Bu ‘doğal afet’in maddi görünümü olarak, yukarıda dikkat çekilen sahil şeritlerinde, şu veya bu şekilde etkili olan tsunami, daha 21. yüzyıl başında, “yüzyılın felâketi” olarak tarihe geçti.

Bu felâketin ardından, dünyanın farklı bölgelerinde ortaya çıkan diğer felâketler sanki, birbiriyle yarışırcasına, “yüzyılın felâketi” olarak anılırken, bu yaklaşım, küresel medyatik görünümde bir tür öne çıkma çabasının ötesinde sanki, Kuzey Sumatra’da olan bitenlerin unutulmuş olduğu intibaını içinde taşımasıyla da dikkat çekiyordu.

Yeni evre/n

26 Aralık 2004 tarihi sadece, Açe’de bir tarihi dönemin sona erip yeni bir evrenin açılması anlamı taşımıyor.

‘Doğal afet’, ‘maddi yıkım’ vb. olguların dışında ve ötesinde, Açelilerden ve Endonezya merkezi hükümetinden ve bu coğrafyanın geniş toplumsal bağlamından başlayarak, yeni veya tekrarı şeklinde ortaya çıkan toplumsal, siyasal, tarihsel, akademik vb. olgular, birbiri ardına veya eş-zamanlı olarak gündeme geldi.

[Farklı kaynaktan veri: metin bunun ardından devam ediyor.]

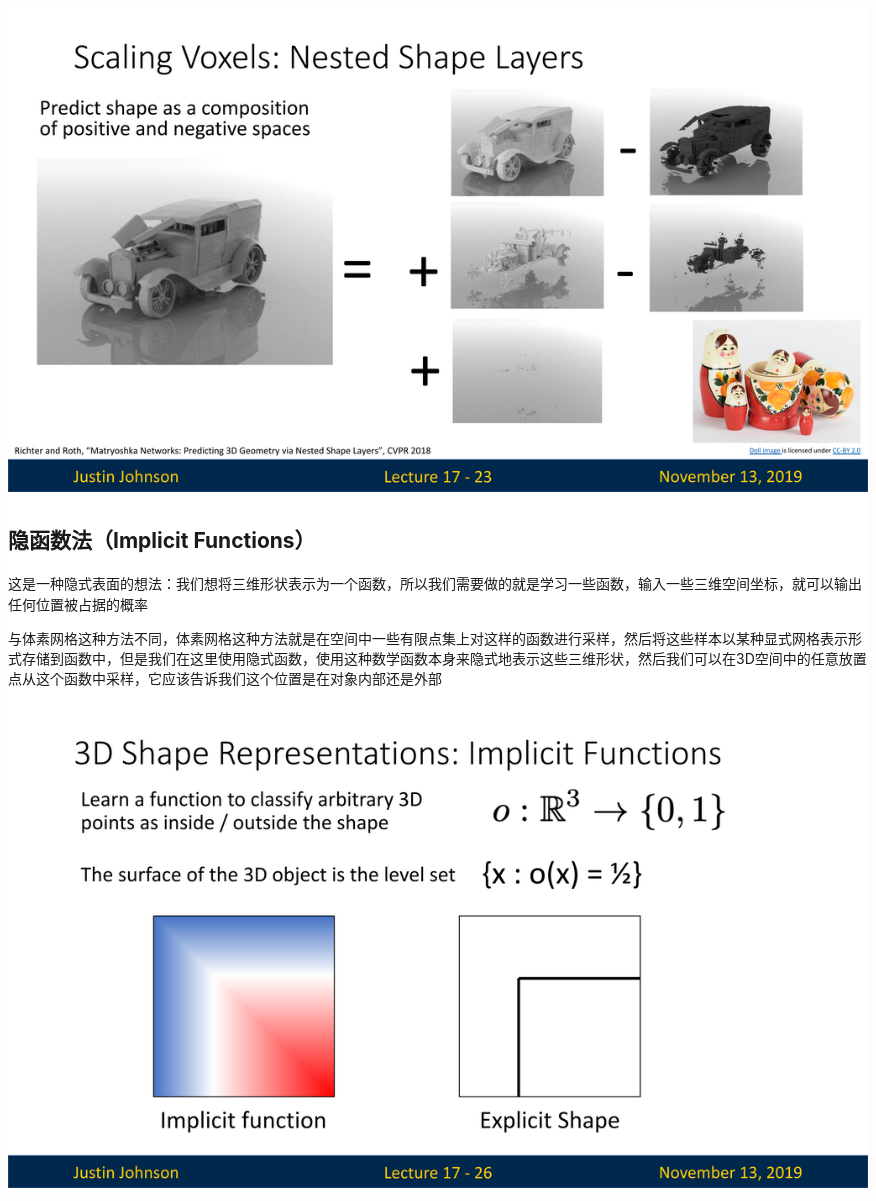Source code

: ![22](./assets/EECS498_L17_23.jpg)

## 隐函数法（Implicit Functions）

这是一种隐式表面的想法：我们想将三维形状表示为一个函数，所以我们需要做的就是学习一些函数，输入一些三维空间坐标，就可以输出任何位置被占据的概率

与体素网格这种方法不同，体素网格这种方法就是在空间中一些有限点集上对这样的函数进行采样，然后将这些样本以某种显式网格表示形式存储到函数中，但是我们在这里使用隐式函数，使用这种数学函数本身来隐式地表示这些三维形状，然后我们可以在3D空间中的任意放置点从这个函数中采样，它应该告诉我们这个位置是在对象内部还是外部

![25](./assets/EECS498_L17_26.jpg)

Ve bir ölçüde, bu bağlam ve süreç gündeme gelmeye devam ediyor...

Açe’nin öğrenmesi

Yirmi yıl önce ortaya çıkan bu gelişmenin ilk günlerinden başlayarak bugüne kadar, “Açe’den ne öğrendik?” sorusunu gündeme getirmek ve bu sorunun cevabını hakkıyla vermek durumundayız.

Yukarıdaki soru gündeme getirilirken, soruya muhatapları arasında bizatihi, Açelilerin kendilerini yadsıyor değilim.

Hiç kuşku yok ki, en başta Açe toplumunun yaşanan bu ‘doğal afet’in ardından, bir iç hesaplaşma süreci yaşamış olmaları ihtimalini gözden ırak tutmuyorum.

Bununla birlikte, bu iç hesaplaşmanın kollektif bir hafıza oluşumuna ve toplumu inşa etmekle görevli, her kurumsal yapı bağlamında yeniden ayakları üzerinde durabilmeye ne denli etkisi ve katkısı olduğu sorusunu da unutulmaması gerektiği kanaatindeyim.

Biz neredeyiz?

Bunun yanı sıra, söz konusu bu soruya muhatap olanların sadece, belirli bir toplum kesimini içermediğini aksine, Açelilerden başlayarak genişleyen halkalar şeklinde, küresel çapta kurumsal alanlara doğru genişleyen bütüncül bir boyutu kapsadığını unutmamak gerekiyor.

Söz konusu bu bütüncül boyut içerisinde bizim açımızdan, Açe’nin bir öğrenme süreci olup olmadığı sorusu hâlâ güncelliğini koruyor.

Bugüne kadar bu soruyu sorabilen ve buna olumlu cevaplar arayanların fazla olup olmadığı sorglaması kadar, bir adım öteye geçerek böylesi bir çabanın ortaya konulup konulmadığını ciddi anlamda gündeme getirmemiz gerekiyor.

Tam da bu noktada, bir tür üstünlük kompleksi yansıtacak şekilde, “Açe bize ne öğretebilir ki?” karşı çıkışıyla yaklaşmak yerine, “Acaba Açe’den neler öğrenmeyi kaçırdık?” sorusunu yerli yerinde kabul etmek gerekiyor.

Bu anlamda, ilgili çevreler şayet bugüne kadar böylesi bir sorgulamayı yapmadılarsa, epeyce bir vakit kaybının yaşandığına kuşku yok.

Ancak hâlâ vaktin olduğunu ve bu sorgulamanın yapılabilmesine imkan tanıyacak alanların olduğunu hatırlatmakta yarar var.

Tsunami’nin yirminci yılında hayatını kaybedenlere Allah’tan rahmet dilerim.